Aldh1l1, also known as cytosolic 10-formyltetrahydrofolate dehydrogenase, is a regulatory enzyme in folate metabolism. It controls the flux of one-carbon groups in folate-dependent biosynthetic pathways, which are crucial for nucleic acid biosynthesis, DNA repair, methylation processes, amino acid biogenesis, and energy balance [1,3].

In cancer research, Aldh1l1 is often down-regulated in human cancers, mainly through promoter methylation [1,2,3]. In a diethylnitrosamine (DEN) model of liver carcinogenesis, knockout of Aldh1l1 in mice (Aldh1l1-/-) promoted liver tumor growth without affecting tumor initiation or multiplicity, suggesting that its loss provides a metabolic advantage for tumor progression at a later stage [2,5]. Additionally, in non-small cell lung cancer cells, gossypol can bind to Aldh1l1, disrupt folate metabolism, and exert anti-cancer effects by blocking NADPH and ATP production [4].

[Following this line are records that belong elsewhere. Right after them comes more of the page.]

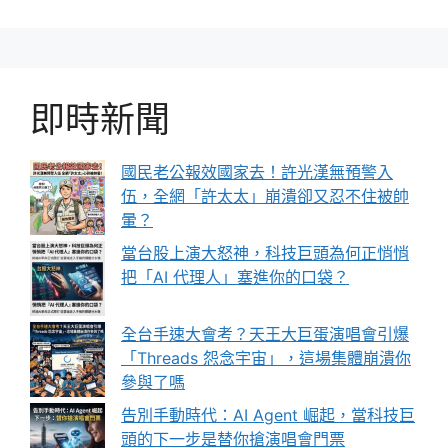
即時新聞
國民老公報效國家去！許光漢無預警入
伍，全網「許太太」崩潰卻又忍不住被帥
暈？
當台股上演大怒神，科技巨頭為何正悄悄
把「AI 代理人」塞進你的口袋？
全台手速大會考？天王大巨蛋演唱會引爆
「Threads 怨念宇宙」，這場集體崩潰你
參與了嗎
告別手動時代：AI Agent 崛起，當科技巨
頭的下一步是替你搶演唱會門票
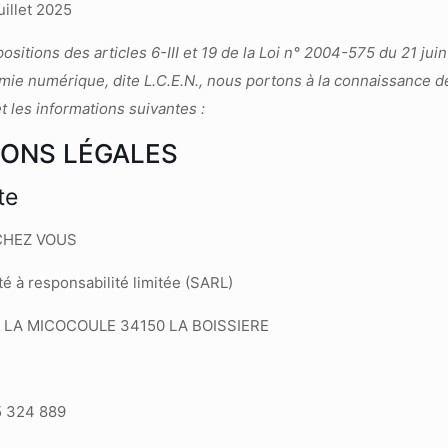
illet 2025
itions des articles 6-III et 19 de la Loi n° 2004-575 du 21 jui
ie numérique, dite L.C.E.N., nous portons à la connaissance des
et les informations suivantes :
IONS LÉGALES
te
CHEZ VOUS
é à responsabilité limitée (SARL)
 LA MICOCOULE 34150 LA BOISSIERE
5 324 889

In conclusion, Aldh1l1 is essential in folate metabolism, regulating one-carbon group flux. Gene knockout mouse models, like the Aldh1l1-/-mice in liver carcinogenesis, have revealed its potential role as a tumor suppressor. These in vivo studies emphasize the significance of Aldh1l1 in cancer development, highlighting its potential as a target for cancer therapy [2,4,5].